Traurig, dass junge KünstlerInnen, die erst vor einem guten Jahr unbelastet und hoffnungsvoll für den Beginn ihrer beruflichen Laufbahn nach Bern gekommen waren, die ohnehin schon eine verstörende Erfahrung hinter sich hatten, nun auch noch dies erleben mussten: Dass es nicht ausreicht, eine Unwahrheit als solche zu benennen, damit sie schnellstens und gründlich korrigiert wird. Diese Erfahrung, das Gefühl, Lügen ausgeliefert zu sein, nicht wirklich eine Stimme zu haben, ist existenziell erschütternd. Es ist ein Gefühl, das man Menschen eigentlich ersparen sollte. Ich weiss, wovon ich rede – verglichen mit anderen rufschädigenden (und unwahren) Äusserungen des Intendanten über mich fiel diese neue Behauptung unter: Peanuts.

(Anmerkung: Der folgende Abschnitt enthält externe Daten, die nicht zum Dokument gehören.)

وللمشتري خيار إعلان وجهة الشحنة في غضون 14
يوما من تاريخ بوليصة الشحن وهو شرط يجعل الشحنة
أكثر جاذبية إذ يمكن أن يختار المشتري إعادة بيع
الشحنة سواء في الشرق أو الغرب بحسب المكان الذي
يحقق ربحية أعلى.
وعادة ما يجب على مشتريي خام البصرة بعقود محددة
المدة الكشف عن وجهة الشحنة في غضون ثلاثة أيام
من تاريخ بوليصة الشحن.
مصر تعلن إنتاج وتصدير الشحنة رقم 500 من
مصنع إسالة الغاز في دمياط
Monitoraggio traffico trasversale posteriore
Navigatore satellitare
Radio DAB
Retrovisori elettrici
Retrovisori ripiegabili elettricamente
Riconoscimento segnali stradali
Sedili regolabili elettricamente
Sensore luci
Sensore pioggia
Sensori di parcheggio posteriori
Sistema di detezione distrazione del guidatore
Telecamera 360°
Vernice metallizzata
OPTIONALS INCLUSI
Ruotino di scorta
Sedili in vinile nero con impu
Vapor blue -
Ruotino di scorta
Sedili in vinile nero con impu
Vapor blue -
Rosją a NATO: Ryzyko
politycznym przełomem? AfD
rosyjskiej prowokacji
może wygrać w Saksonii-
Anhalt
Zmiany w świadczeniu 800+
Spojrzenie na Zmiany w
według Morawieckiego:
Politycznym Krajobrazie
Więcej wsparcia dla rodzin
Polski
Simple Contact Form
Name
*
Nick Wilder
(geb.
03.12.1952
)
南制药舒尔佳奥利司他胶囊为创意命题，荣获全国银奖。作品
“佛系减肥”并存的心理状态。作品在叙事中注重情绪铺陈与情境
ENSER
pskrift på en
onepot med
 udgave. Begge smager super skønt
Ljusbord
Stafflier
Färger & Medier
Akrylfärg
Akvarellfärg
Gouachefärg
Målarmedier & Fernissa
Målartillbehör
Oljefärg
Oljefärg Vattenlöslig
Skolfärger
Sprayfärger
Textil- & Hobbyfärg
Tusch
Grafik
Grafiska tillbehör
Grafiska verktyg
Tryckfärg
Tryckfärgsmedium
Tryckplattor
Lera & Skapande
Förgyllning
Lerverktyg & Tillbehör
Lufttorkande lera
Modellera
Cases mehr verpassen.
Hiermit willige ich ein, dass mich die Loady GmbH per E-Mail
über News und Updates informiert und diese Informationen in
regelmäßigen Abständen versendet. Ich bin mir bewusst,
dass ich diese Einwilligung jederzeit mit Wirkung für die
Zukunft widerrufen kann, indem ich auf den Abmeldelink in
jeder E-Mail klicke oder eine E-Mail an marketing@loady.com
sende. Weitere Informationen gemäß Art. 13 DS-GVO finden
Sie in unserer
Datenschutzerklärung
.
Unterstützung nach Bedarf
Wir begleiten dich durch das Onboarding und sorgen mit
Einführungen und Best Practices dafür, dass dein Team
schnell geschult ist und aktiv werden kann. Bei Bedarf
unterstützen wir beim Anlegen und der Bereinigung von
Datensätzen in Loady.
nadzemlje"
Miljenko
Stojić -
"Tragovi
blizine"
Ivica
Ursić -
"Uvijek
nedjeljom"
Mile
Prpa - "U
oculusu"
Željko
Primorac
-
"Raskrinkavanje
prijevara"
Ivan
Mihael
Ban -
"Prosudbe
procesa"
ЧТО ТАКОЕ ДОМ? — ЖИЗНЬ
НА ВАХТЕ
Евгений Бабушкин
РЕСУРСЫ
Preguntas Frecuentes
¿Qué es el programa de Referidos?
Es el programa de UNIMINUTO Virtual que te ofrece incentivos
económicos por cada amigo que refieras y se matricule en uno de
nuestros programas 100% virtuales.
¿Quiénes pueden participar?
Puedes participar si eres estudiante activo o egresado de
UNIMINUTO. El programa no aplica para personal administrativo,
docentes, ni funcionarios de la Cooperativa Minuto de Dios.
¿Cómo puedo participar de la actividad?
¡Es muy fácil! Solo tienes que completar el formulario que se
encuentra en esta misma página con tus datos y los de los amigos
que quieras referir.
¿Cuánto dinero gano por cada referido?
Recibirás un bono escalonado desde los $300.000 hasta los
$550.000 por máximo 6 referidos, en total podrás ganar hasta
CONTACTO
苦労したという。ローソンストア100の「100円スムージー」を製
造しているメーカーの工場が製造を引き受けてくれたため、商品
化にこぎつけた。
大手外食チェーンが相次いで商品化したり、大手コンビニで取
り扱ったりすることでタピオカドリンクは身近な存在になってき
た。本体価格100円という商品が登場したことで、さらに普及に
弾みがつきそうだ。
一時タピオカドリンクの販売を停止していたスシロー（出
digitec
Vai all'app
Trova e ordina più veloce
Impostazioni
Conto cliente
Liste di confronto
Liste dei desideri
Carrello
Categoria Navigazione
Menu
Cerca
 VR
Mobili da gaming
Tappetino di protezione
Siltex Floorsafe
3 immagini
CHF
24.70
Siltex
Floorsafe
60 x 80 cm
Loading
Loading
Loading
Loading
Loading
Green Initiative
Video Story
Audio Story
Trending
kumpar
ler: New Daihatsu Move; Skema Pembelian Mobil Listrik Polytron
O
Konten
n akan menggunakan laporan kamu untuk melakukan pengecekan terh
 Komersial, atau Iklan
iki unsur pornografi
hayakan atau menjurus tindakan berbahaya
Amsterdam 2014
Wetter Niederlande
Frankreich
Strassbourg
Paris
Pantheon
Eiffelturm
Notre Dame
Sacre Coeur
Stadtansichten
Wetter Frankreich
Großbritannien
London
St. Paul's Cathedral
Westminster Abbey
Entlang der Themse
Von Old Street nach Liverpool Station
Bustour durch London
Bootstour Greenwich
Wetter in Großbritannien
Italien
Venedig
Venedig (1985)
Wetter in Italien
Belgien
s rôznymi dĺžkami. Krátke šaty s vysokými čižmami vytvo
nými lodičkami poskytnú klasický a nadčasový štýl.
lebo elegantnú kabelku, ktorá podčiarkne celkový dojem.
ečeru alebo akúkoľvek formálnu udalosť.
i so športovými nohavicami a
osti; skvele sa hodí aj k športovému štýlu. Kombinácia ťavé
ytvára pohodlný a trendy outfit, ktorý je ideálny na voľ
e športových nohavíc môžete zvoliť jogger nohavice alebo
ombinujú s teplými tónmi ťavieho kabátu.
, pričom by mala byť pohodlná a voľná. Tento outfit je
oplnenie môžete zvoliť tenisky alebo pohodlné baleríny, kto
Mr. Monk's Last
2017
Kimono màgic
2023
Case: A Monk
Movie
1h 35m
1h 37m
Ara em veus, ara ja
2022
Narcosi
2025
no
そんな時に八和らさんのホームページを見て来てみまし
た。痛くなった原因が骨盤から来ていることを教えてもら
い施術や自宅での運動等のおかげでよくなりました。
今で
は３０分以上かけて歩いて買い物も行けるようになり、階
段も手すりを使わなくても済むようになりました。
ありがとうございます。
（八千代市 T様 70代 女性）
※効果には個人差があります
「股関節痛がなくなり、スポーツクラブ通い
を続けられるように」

Zwischenzeitlich wurde in Bern gewählt, mit ungewöhnlich hoher Beteiligung. Wenn auch nicht alle Ergebnisse jeden glücklich machen, wenn es auch minimale Störgeräusche in Form gefälschter Wahlzettel gab, zeigte sich doch wieder: eine funktionierende und lebendige Demokratie. Eduard Kaeser weiss sehr wohl, was gerade die Schweiz, was eine Gesellschaft zu verlieren hat, wenn das Nichtwissenwollen überhand nimmt.

Fakten sind im postfaktischen Zeitalter eine komplizierte Angelegenheit – wenn nämlich die Nicht-Wahrheiten und Nicht-Fakten am Ende doch zu neuen Wahrheiten und Fakten führen. Der Brexit zum Beispiel wird vollzogen, Trump wird voraussichtlich Präsident. Vielleicht wäre es besser, wir suchten einen Weg zurück zur Doch-Wahrheit?